US 11,853,329 B2
Metadata classification
Craig E. Hawco, Toronto (CA); and Joseph David Jensen, Riverhead, NY (US)
Assigned to Snowflake Inc., Bozeman, MT (US)
Filed by SNOWFLAKE INC., Bozeman, MT (US)
Filed on Mar. 21, 2023, as Appl. No. 18/124,415.
Application 18/124,415 is a continuation of application No. 17/163,156, filed on Jan. 29, 2021, granted, now 11,630,853.
Prior Publication US 2023/0222142 A1, Jul. 13, 2023
This patent is subject to a terminal disclaimer.
Int. Cl. G06F 16/28 (2019.01); G06F 16/22 (2019.01); G06N 5/01 (2023.01)

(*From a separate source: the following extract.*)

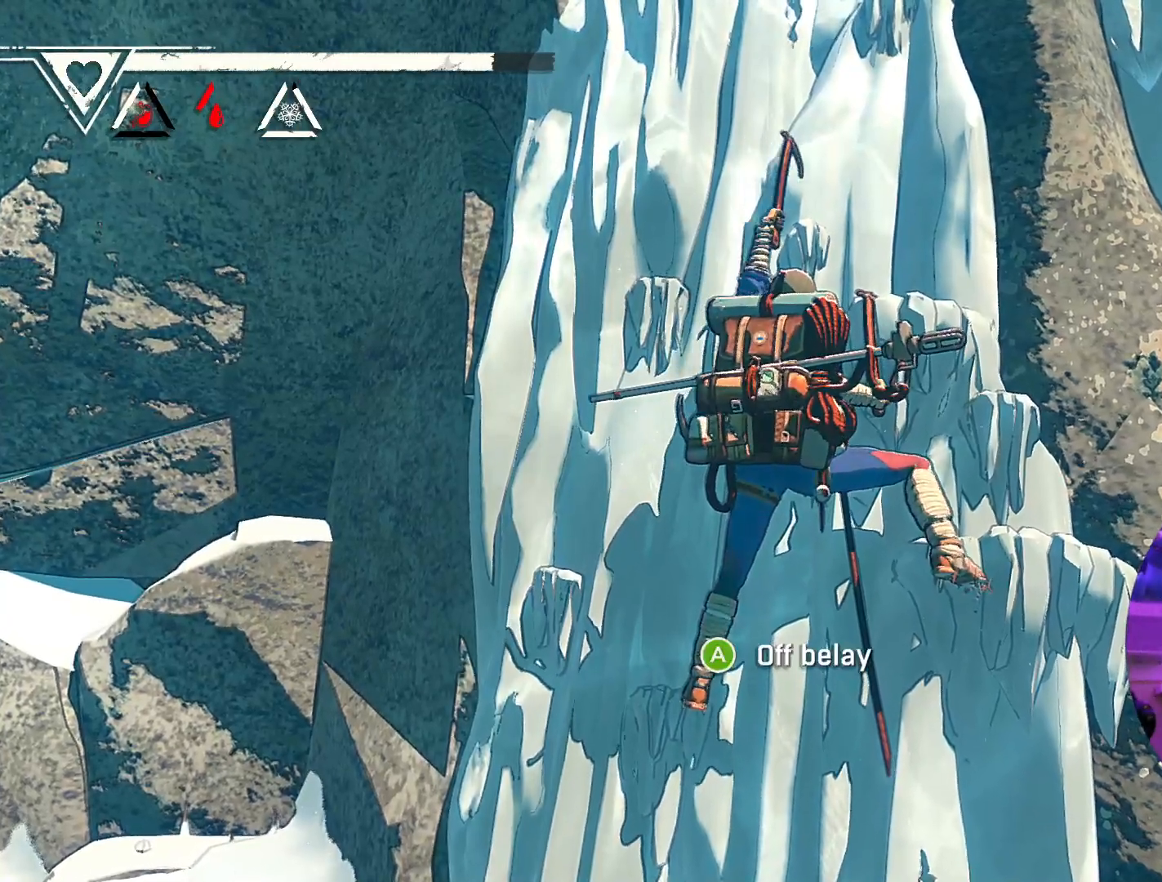
{"buttons": [], "left_stick": "center", "right_stick": "center", "events": [[83, "left_stick", "center"], [233, "left_stick", "down-left"], [483, "left_stick", "center"]]}
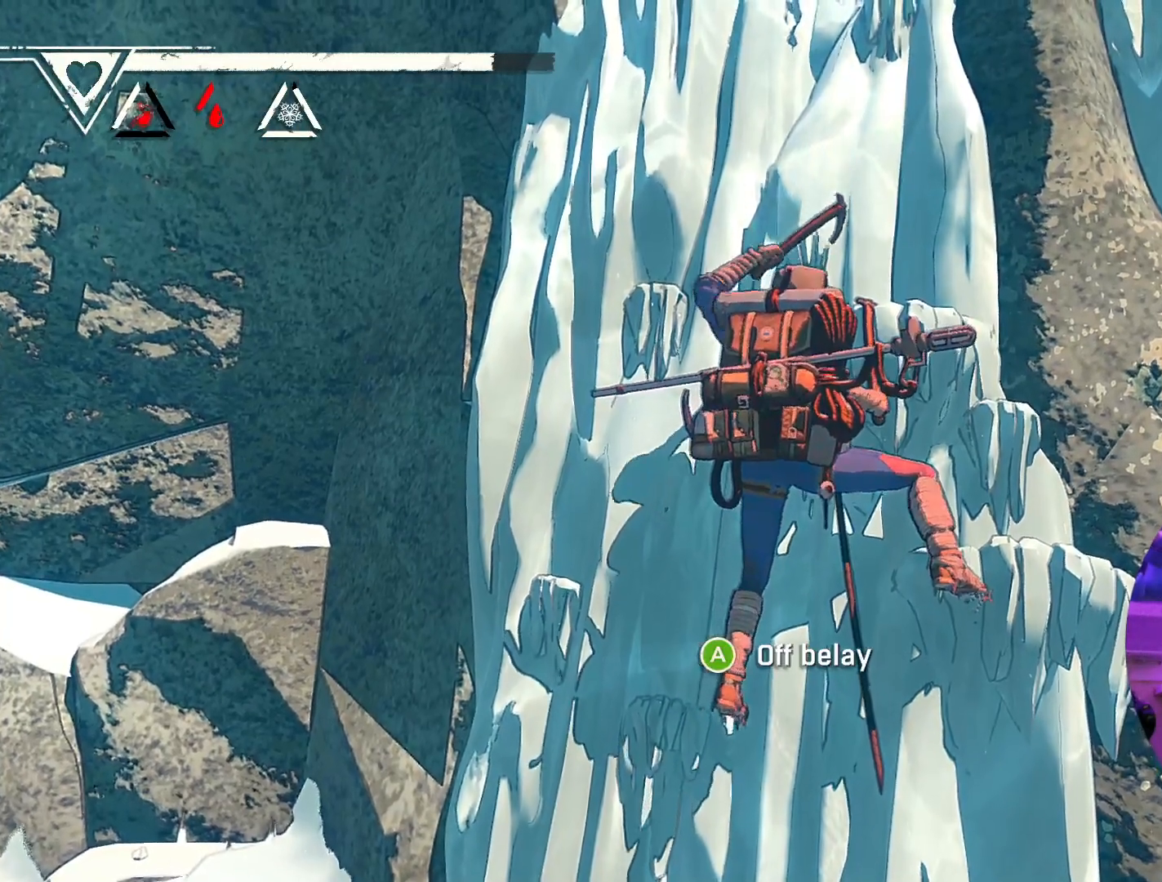
{"buttons": [], "left_stick": "down", "right_stick": "center", "events": [[117, "left_stick", "up-left"], [283, "left_stick", "up-right"], [333, "left_stick", "center"], [483, "left_stick", "down"]]}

CPC G06F 16/285 (2019.01) [G06F 16/221 (2019.01); G06N 5/01 (2023.01)] 20 Claims
OG exemplary drawing
 
1. A method comprising:
retrieving data from a data set, wherein the data is organized in a plurality of columns;
for each column in the plurality of columns:
generating one or more candidate semantic categories for the column, wherein each of the one or more candidate semantic categories is included in a plurality of semantic categories;
generating a probability for each of the one or more candidate semantic categories by applying a bloom filter to the data of the column;
creating a feature vector for the column from the one or more candidate semantic categories and the corresponding probabilities;
determining a semantic category of the column based on the feature vector;
determining a privacy category based on a designation of the semantic category; and
anonymizing the data in the column based on the privacy category to produce anonymized data, wherein the anonymizing comprises replacing more specific data in the column with less specific data based on a data hierarchy of the plurality of semantic categories that relates the more specific data to the less specific data, and wherein the less specific data reduces a likelihood that one or more data subjects are identifiable from the anonymized data; and
generating an anonymized view of the data set using the anonymized data.